Ah, the seal of silence, and again, I’ve written of this before. The primary purpose of the seal of silence is to allow lies to be told, with nobody in a position to correct them, lest they risk breaking that seal. As soon as you hear “ok, stop talking to other people” you know that there are some lies going around, lies that could be quickly resolved if people were allowed to talk openly to each other.
The former trustee believes the school could have been saved but for the poor leadership of the Poo Bah, but I suspect there’s more to it than that. I hope some independent investigators will take a long hard look at where the money went, and I’ll certainly suggest looking at the finances of the Poo Bah and the Executive Board, because much like with another plundered school, the numbers just don’t add up.
No discussion of a school’s failure is complete without mentioning how accreditation failed. Every single fraud, every single scandal, every single failure in higher education always has the “if accreditors did their job, this wouldn’t have happened” clause:
Regardless of board size, the SACS–which accredits Sweet Briar and other southern colleges and schools–has as one of its “core requirements” that “The board is not controlled by a minority of board members…” What Mr. Leslie describes is a board that had, indeed, evolved into a body that was controlled by a minority of its members. I think a case might be made that this board as it was operating when Mr. Leslie resigned was in violation of that accreditation requirement.
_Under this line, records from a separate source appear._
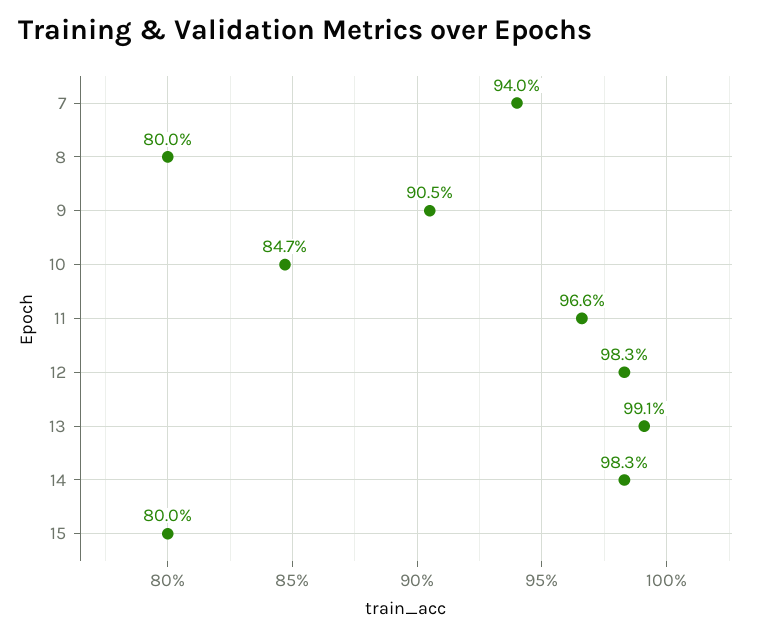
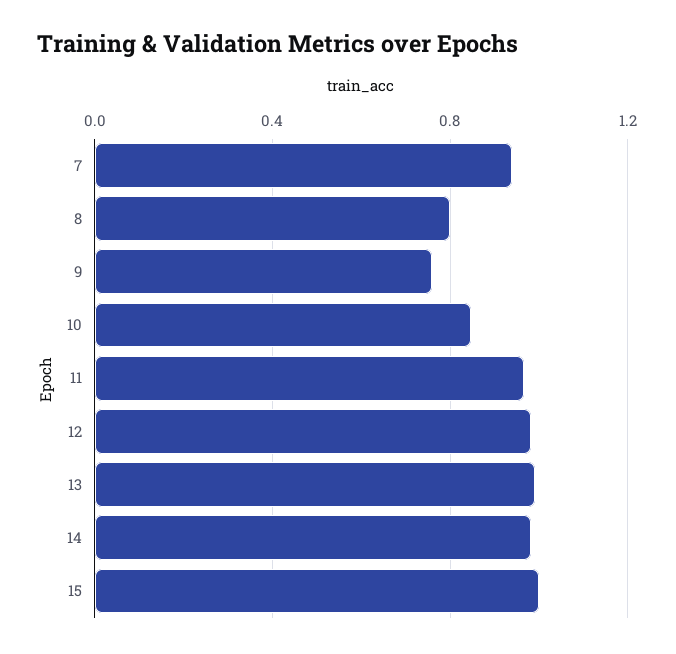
9: 0.905 -> 0.75
15: 0.8 -> 1

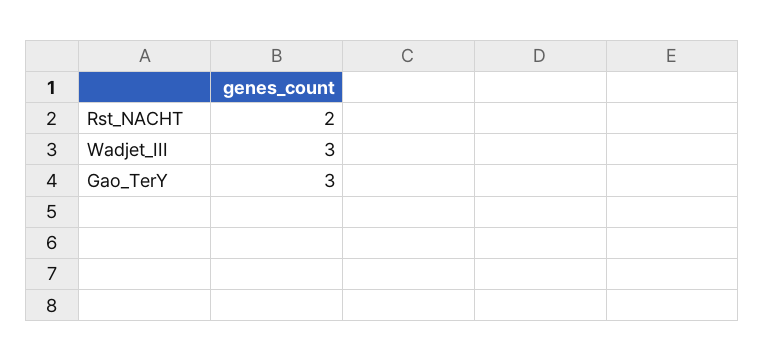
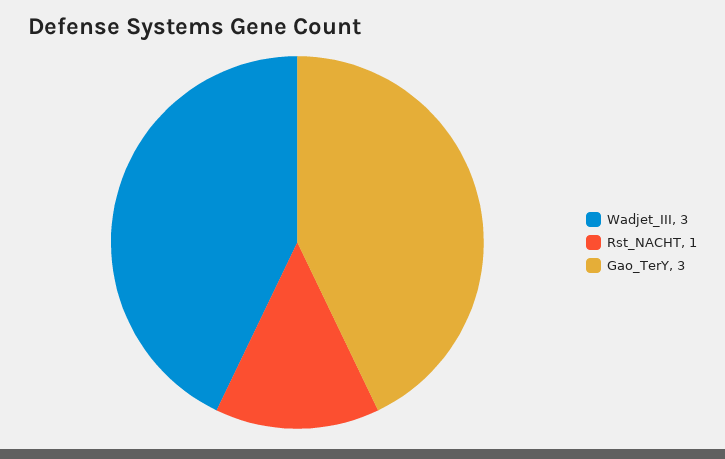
Rst_NACHT: 2 -> 1

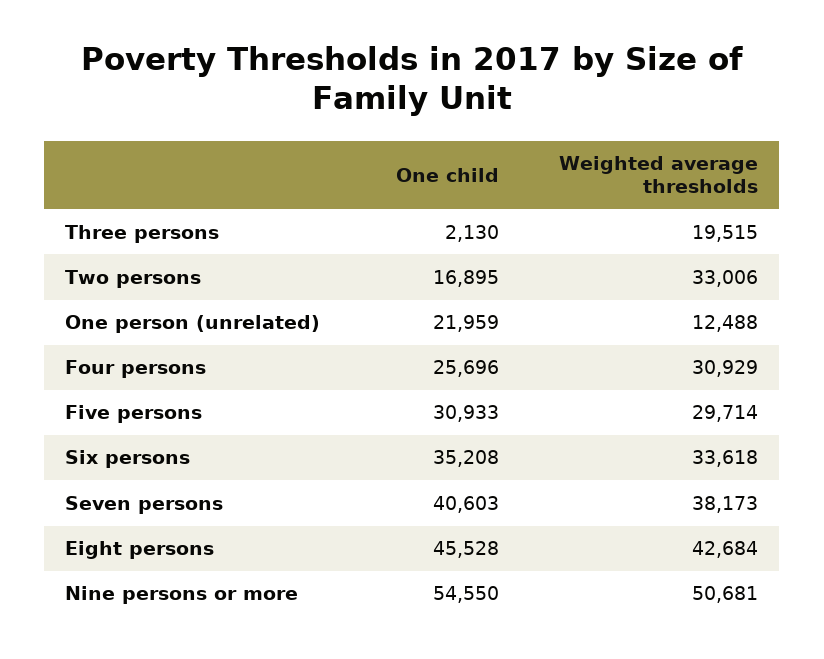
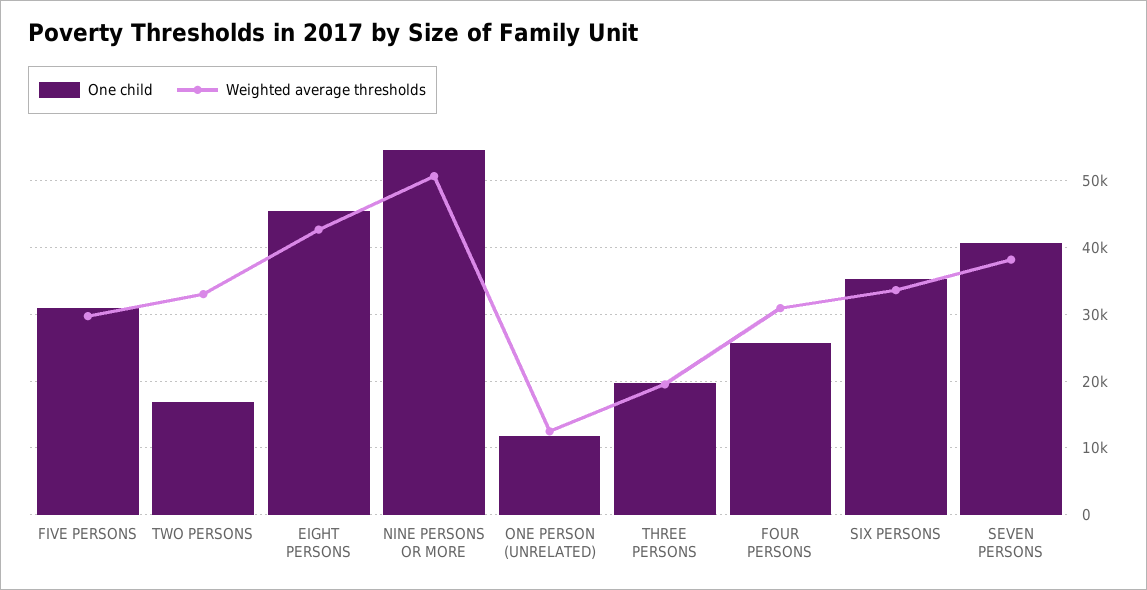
One child, Three persons: 2130 -> 20000
One child, One person (unrelated): 21959 -> 12000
I can’t begin to count the number of times I’ve identified the useless, bogus, nature of accreditation as a hugely contributing factor to the decay of higher education. Could Sweet Briar be saved by attentive accreditation? A moot point, as there are no penalties for violating accreditation anyway (probably why I’ve seen every accreditation rule violated with impunity, except payment of accrediting fees).
One last comment that gives a fair assessment of what happened to Sweet Briar:
700 women can’t support enough administrators, so it’s time to close.
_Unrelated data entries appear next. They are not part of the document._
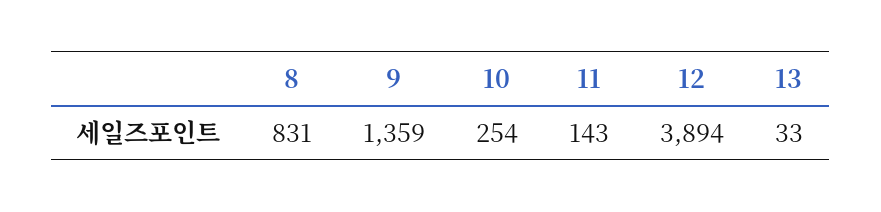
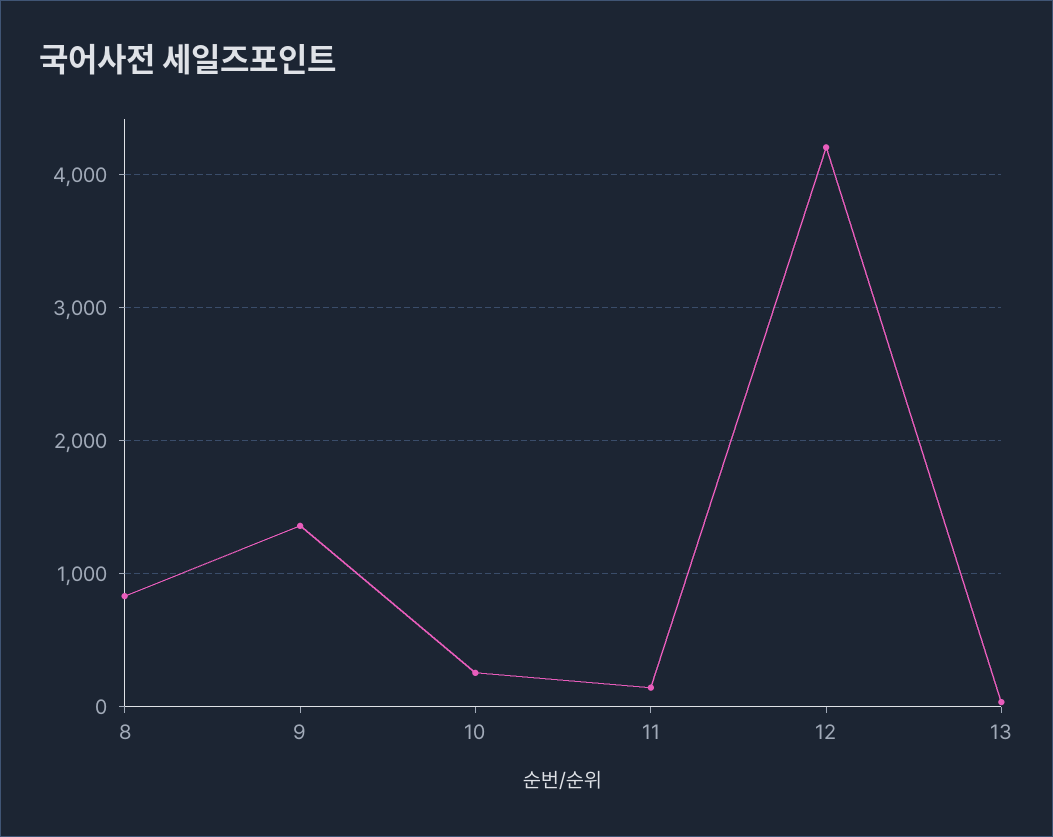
12: 3894 -> 4200

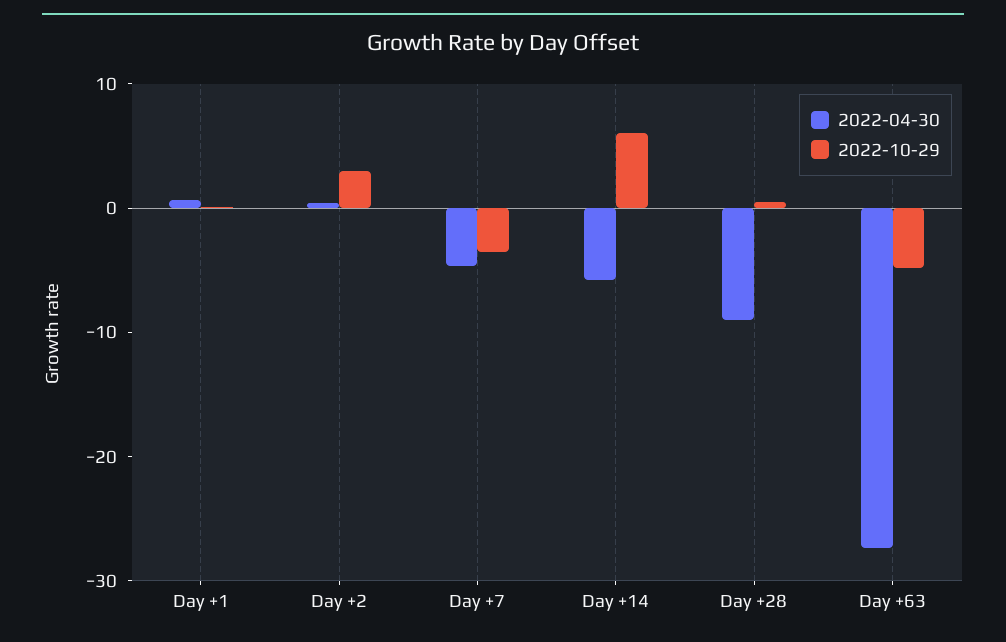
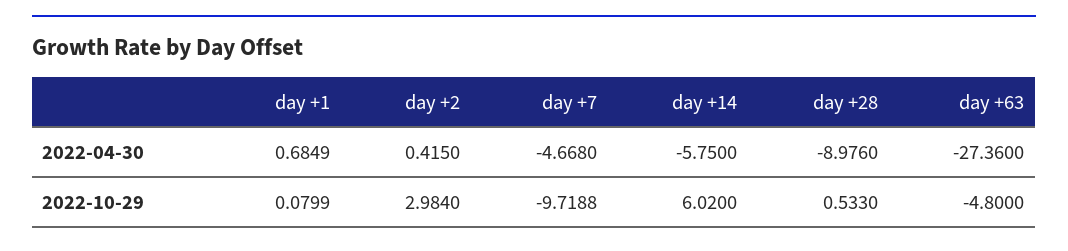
2022-10-29, Day +7: -4 -> -9.7188

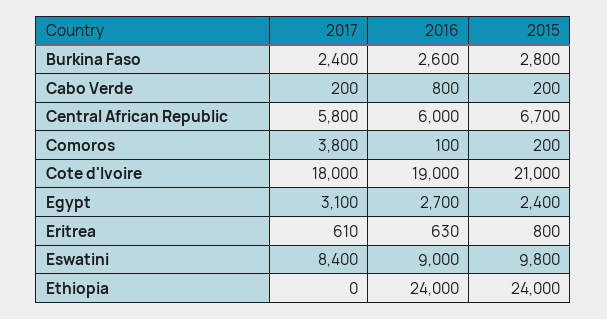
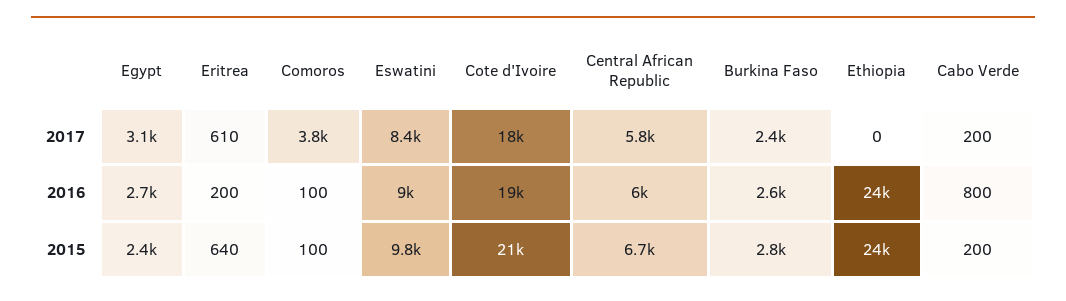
2015, Comoros: 200 -> 100
2016, Eritrea: 630 -> 200
2015, Eritrea: 800 -> 640

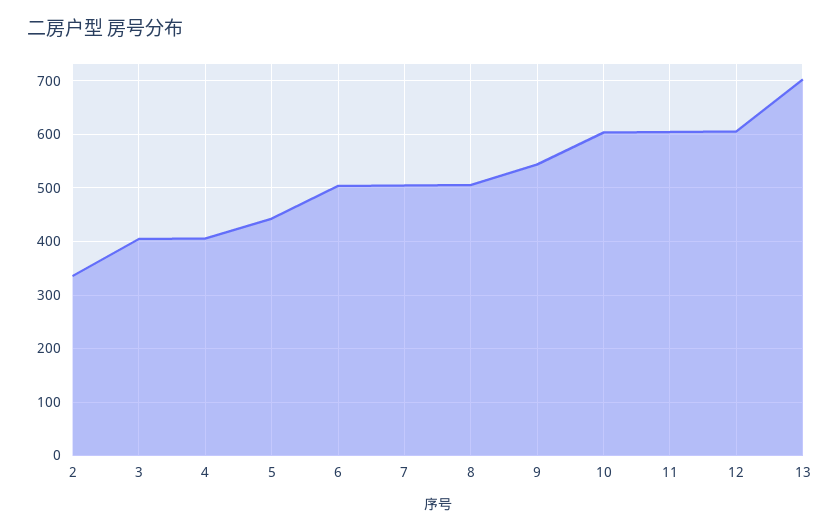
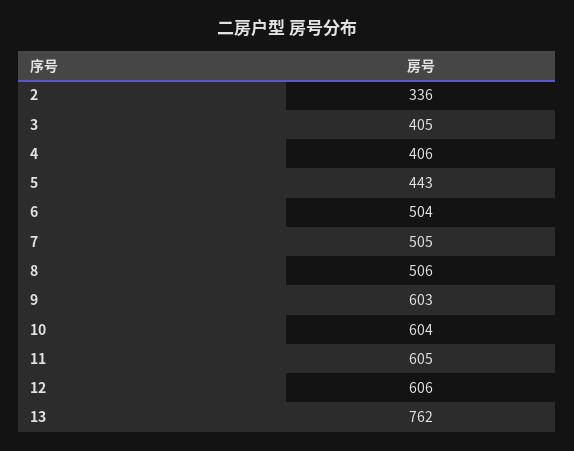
9: 540 -> 603
13: 700 -> 762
I can’t help but think of my friend, a former faculty of Sweet Briar; he only dropped hints of what he saw, but it was enough for him to throw his mathematics Ph.D. in the trash and get away from higher education. He was obviously much smarter than I am, and I should have followed his example. Staying in higher education may well have been a big mistake for me, but I’ll accept my mistake and go down swinging all the same.